— Extracted listing —
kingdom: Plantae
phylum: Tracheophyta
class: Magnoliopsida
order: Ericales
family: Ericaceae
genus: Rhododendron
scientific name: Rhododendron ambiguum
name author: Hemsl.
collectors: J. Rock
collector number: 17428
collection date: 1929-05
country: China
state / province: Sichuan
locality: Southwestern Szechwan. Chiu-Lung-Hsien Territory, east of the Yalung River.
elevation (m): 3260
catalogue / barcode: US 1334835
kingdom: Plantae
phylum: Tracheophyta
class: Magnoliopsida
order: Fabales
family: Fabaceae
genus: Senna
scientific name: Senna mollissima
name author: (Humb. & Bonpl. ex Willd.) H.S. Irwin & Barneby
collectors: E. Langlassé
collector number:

— DIRECTION —
Render everything in the listing from the line containing "collector number: 17428" through its final line as a JSON list of strings, one string per line, omitting blank lines.

— RESULT BELOW —
[
  "collector number: 17428",
  "collection date: 1929-05",
  "country: China",
  "state / province: Sichuan",
  "locality: Southwestern Szechwan. Chiu-Lung-Hsien Territory, east of the Yalung River.",
  "elevation (m): 3260",
  "catalogue / barcode: US 1334835",
  "kingdom: Plantae",
  "phylum: Tracheophyta",
  "class: Magnoliopsida",
  "order: Fabales",
  "family: Fabaceae",
  "genus: Senna",
  "scientific name: Senna mollissima",
  "name author: (Humb. & Bonpl. ex Willd.) H.S. Irwin & Barneby",
  "collectors: E. Langlassé",
  "collector number:"
]